As part of my post-COVID anti-funk efforts, I forced myself to take evening walks. I had to. I needed to get off my rear-end and out of the house. I needed a habit. Luckily, I made part of that habit to take a camera with me.
Once a week I’d look at the photos I made. I’d rate a few as “not so terrible” and move on. That’s probably what you do with photos you make. Take a look, mark a few that speak to you, maybe post a few on social media, and continue down the road of making more.
Aside: I’m a terrible landscape photographer. My local area is notoriously difficult to make pictures that make any sense at all. Those two things combine to produce a bonanza of terrible pictures waiting to happen.
With the daily walk images selected as the pile and a vague local theme established, I started to layout a book design. Nothing complicated but informed by the fact that it would not be text-heavy. The picture layouts I toyed with were driven by the proportion of horizontal images versus verticals that were in my rough selects.
I leaped in, placing the not so terrible pictures into the layouts. As I did this the seeds for an editorial voice emerged. That voice in turn helped me make judgment calls on sequence and juxtaposition.
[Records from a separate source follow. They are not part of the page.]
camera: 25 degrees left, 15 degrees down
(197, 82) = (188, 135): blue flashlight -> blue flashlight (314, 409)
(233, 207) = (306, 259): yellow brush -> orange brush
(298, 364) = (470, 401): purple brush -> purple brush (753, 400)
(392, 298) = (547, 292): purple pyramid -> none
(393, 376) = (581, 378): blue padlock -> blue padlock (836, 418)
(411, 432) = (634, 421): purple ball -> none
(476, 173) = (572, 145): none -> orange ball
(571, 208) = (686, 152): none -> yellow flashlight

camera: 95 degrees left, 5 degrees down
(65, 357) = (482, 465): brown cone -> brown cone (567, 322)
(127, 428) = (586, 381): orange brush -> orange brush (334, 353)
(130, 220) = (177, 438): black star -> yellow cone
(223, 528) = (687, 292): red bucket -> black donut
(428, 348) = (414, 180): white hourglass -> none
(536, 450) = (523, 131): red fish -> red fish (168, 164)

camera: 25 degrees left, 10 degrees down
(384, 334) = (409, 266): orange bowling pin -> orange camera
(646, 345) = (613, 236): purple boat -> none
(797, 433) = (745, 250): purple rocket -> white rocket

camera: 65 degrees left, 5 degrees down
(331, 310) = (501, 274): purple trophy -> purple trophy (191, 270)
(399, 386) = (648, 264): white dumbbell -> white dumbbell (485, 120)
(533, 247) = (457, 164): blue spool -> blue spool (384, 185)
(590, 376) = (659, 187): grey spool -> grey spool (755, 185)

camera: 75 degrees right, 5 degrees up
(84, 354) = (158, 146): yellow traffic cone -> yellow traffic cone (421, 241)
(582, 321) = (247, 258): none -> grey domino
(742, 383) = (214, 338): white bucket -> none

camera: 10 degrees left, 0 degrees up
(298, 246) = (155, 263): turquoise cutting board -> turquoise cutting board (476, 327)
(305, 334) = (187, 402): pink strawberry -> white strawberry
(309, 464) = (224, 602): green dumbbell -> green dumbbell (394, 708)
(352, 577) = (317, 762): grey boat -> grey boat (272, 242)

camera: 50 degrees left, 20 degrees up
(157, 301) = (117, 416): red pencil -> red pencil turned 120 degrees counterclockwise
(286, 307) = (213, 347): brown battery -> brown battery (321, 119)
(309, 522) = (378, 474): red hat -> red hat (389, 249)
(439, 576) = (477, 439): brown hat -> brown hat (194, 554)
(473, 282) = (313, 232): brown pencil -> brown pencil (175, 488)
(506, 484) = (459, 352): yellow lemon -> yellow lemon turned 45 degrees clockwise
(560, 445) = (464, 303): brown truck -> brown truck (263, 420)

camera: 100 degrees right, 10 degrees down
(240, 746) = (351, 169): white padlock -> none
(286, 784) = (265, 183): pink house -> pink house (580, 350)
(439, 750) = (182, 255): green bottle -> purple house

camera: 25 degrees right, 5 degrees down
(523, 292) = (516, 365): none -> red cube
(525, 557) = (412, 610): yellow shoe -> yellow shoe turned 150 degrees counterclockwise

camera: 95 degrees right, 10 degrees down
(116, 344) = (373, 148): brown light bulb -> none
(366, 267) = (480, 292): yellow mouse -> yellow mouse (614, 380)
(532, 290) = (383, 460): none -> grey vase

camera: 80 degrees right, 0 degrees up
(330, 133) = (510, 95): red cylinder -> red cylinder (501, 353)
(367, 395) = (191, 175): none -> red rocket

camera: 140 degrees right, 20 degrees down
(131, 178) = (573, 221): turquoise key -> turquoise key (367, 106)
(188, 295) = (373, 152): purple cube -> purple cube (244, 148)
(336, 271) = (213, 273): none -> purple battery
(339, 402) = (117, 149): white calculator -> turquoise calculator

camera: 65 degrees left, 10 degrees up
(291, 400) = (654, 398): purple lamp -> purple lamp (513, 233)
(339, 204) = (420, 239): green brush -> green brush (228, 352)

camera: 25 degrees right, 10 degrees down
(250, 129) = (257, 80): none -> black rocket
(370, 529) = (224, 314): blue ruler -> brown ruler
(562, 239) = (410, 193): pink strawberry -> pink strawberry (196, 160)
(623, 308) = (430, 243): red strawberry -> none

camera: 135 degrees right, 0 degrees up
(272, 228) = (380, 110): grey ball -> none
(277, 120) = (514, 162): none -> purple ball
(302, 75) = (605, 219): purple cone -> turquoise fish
The constraints I defined at the start took on a clear shape, some pictures wanted to be big. Other pictures wanted to be small. I might have a story and rhythm now…
My self-imposed deadline was approaching. Time to stop foolin’ around with re-re-re-arranging things, I liked the layouts I did a week ago better. I did the captions, wrote a brief introduction, and a nobody-cares epilogue with techno-crap and other detritus. You know, things that cause anxiety where you feel compelled answer questions nobody will ever ask.
Done! Except for the cover. Pages uploaded to the first provider, everything ready to go. I procrastinated slapping together a cover for two days. I finally got sick of thinking about it and slapped the world's worst cover together in the format demanded.
A few days later the hard copy proof was on my front doorstep. I briefly hesitated to open the box the way I might if I was submitting work to someone else’s publication. Nobody wants a rejection letter. The other less evolved side of my brain couldn’t wait to see and touch the object inside. That side won. I opened the box immediately.
I hated the cover but not as much as I did when I made it. The cover was fine, who cares. Now for the content… I loved it. A couple of normies1 I showed it to loved it more. I didn’t shove it on them, they saw the cover and asked to see it. Does anyone ask you to see the pictures on your phone? Ahhhh, the power of print.
Can you see the difference a few constraints can make? The big constraint is the production of a physical object.
Producing finished work is how you become a better photo editor. Reading this essay or “knowing” this doesn’t make you a better photo editor, a better photographer, or more productive. Yet another post-processing treatment on the same image you’ve already done a dozen times is not productive. Producing a finished piece of work and putting it out there is productive. It’s easy to forget this. More accurately, delaying a finished body of work indefinitely is common for personal work.
Let me know if you’d like walk-throughs of the layout process, detail about the editorial decisions I went through, and all the ugly fat of it included. Share your successes or failures from an editorial perspective, or publicly put a stake in the ground in front of all of us if that helps you get something done.
Non-photographer people that care much more about what the picture is than how it is made or how sharp it is or if it violates the dictator of thirds. ↩︎
I'd be interested in how you make your editorial decisions. I can eliminate the real chaff and select the very few really good ones but can never really judve the bulk of the just good work.
I appreciate the candor and tone with which you write your newsletters. It’s refreshing to read how-to with “nuts and bolts” (and warts and all). Thanks!